**Exercise goal**: Transcribe the records below, everything from the first line down to the line containing "ing hazardous situations", with both of those lines included.

[Saved data entries]
■ ■ ■ ■ ■
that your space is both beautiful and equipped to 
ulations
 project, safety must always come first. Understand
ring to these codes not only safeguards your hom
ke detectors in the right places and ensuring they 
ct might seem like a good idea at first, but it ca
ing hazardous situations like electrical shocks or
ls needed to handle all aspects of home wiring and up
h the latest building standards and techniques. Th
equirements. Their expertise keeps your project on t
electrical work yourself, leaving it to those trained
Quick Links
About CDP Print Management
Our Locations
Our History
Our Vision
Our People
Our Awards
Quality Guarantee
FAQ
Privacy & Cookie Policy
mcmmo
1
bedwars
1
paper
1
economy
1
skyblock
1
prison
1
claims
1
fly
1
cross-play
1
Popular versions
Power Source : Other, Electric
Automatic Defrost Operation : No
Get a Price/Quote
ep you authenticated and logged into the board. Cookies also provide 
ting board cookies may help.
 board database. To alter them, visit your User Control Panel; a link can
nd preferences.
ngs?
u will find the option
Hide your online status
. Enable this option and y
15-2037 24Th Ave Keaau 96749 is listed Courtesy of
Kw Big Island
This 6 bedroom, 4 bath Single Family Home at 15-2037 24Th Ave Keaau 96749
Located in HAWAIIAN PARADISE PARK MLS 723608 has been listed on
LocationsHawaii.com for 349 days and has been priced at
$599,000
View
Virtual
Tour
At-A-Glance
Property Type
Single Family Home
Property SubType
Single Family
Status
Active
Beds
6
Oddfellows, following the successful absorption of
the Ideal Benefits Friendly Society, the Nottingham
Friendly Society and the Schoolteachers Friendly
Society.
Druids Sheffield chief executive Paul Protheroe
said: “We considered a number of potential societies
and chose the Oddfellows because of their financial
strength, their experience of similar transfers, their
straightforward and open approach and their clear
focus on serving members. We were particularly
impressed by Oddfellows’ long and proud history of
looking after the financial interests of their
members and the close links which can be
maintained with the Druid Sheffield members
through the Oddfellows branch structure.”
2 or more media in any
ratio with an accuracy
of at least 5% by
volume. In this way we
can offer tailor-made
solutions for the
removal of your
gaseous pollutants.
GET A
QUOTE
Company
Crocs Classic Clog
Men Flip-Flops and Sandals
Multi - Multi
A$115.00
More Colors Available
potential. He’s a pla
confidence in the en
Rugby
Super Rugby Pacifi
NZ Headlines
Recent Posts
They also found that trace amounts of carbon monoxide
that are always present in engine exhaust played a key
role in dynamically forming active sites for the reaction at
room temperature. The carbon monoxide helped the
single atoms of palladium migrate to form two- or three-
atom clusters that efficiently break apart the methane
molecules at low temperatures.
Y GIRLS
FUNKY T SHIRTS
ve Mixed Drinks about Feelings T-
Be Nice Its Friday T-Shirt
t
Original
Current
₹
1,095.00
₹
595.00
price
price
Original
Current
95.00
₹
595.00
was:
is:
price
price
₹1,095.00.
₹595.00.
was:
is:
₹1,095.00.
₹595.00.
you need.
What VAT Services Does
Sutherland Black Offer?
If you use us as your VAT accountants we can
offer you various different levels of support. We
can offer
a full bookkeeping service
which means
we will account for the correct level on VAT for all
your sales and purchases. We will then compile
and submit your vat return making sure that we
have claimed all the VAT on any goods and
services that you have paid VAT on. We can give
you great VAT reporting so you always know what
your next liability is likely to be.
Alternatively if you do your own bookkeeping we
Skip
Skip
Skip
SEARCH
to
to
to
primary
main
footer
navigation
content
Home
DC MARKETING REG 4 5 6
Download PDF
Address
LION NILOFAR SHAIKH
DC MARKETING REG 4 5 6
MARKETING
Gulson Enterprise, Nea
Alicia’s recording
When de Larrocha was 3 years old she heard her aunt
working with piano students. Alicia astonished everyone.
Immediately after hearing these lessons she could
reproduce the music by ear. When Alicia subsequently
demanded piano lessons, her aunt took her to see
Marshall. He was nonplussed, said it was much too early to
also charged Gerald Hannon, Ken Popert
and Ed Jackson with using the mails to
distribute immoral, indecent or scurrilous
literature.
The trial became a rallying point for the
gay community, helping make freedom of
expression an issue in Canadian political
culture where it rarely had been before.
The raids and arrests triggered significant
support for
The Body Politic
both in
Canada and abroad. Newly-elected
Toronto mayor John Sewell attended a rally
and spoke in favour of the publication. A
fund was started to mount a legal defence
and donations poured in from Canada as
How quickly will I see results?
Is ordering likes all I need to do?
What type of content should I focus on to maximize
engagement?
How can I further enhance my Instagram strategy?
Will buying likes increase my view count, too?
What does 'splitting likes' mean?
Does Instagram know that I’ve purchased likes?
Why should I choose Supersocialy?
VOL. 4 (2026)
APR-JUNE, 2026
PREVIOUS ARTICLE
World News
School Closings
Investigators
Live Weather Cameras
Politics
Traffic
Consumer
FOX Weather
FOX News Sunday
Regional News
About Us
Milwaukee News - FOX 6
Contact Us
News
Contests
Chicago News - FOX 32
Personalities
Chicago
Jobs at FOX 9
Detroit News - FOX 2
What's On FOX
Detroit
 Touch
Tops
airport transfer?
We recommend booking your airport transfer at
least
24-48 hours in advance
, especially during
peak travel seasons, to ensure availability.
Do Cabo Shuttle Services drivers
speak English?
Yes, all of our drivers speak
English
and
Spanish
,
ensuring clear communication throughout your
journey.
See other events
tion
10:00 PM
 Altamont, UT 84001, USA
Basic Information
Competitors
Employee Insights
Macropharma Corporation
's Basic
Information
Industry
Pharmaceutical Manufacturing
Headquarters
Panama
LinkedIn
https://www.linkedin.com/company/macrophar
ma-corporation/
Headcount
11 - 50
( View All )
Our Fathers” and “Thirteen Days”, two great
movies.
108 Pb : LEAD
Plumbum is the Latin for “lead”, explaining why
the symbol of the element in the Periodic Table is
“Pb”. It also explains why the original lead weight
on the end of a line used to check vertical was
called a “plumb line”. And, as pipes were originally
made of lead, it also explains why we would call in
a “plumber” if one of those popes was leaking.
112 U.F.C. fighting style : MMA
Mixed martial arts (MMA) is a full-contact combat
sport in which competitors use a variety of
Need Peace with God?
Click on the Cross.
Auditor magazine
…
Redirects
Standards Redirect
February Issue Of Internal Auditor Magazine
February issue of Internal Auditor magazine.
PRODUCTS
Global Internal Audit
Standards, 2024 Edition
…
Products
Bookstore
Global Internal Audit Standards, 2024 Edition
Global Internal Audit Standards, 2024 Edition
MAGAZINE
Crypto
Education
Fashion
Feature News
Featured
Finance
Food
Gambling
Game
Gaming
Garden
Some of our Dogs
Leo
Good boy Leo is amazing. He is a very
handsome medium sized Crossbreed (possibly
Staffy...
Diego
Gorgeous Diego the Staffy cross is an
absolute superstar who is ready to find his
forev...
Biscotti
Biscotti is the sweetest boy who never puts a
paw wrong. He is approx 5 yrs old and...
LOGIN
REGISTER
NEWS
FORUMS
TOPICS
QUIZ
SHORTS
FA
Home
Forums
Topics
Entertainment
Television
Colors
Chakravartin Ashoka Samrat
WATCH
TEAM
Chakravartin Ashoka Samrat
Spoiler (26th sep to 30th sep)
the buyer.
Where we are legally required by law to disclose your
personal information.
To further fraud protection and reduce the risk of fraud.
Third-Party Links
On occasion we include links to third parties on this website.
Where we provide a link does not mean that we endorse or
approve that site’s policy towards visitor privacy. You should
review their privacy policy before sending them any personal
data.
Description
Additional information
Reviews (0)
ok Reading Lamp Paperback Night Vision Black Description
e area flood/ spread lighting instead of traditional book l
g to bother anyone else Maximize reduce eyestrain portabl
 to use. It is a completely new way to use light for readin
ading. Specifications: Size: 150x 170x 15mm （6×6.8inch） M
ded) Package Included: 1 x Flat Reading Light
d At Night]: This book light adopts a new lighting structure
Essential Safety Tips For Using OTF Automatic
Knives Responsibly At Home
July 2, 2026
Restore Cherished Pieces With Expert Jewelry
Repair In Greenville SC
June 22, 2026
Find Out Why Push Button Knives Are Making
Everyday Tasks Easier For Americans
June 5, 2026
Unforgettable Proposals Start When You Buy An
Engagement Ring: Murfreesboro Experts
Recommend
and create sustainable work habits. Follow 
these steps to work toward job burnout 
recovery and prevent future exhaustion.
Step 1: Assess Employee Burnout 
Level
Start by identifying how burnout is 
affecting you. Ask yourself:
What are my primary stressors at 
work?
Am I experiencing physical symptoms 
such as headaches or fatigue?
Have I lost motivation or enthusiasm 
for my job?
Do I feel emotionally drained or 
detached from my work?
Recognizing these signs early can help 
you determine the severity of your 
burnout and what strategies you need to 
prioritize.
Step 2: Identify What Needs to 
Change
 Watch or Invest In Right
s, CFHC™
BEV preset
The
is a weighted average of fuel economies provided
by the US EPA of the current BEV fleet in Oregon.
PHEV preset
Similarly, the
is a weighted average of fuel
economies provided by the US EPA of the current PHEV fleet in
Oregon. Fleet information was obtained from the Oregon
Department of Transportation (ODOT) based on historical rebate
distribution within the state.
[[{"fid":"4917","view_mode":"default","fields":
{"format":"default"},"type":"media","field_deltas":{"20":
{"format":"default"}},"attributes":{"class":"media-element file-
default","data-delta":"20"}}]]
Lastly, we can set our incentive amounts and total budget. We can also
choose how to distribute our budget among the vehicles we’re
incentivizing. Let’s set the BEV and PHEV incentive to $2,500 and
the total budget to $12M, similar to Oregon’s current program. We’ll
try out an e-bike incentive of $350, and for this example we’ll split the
■ ■ ■ ■ ■
**Written solution**:
that your space is both beautiful and equipped to 
ulations
 project, safety must always come first. Understand
ring to these codes not only safeguards your hom
ke detectors in the right places and ensuring they 
ct might seem like a good idea at first, but it ca
ing hazardous situations like electrical shocks or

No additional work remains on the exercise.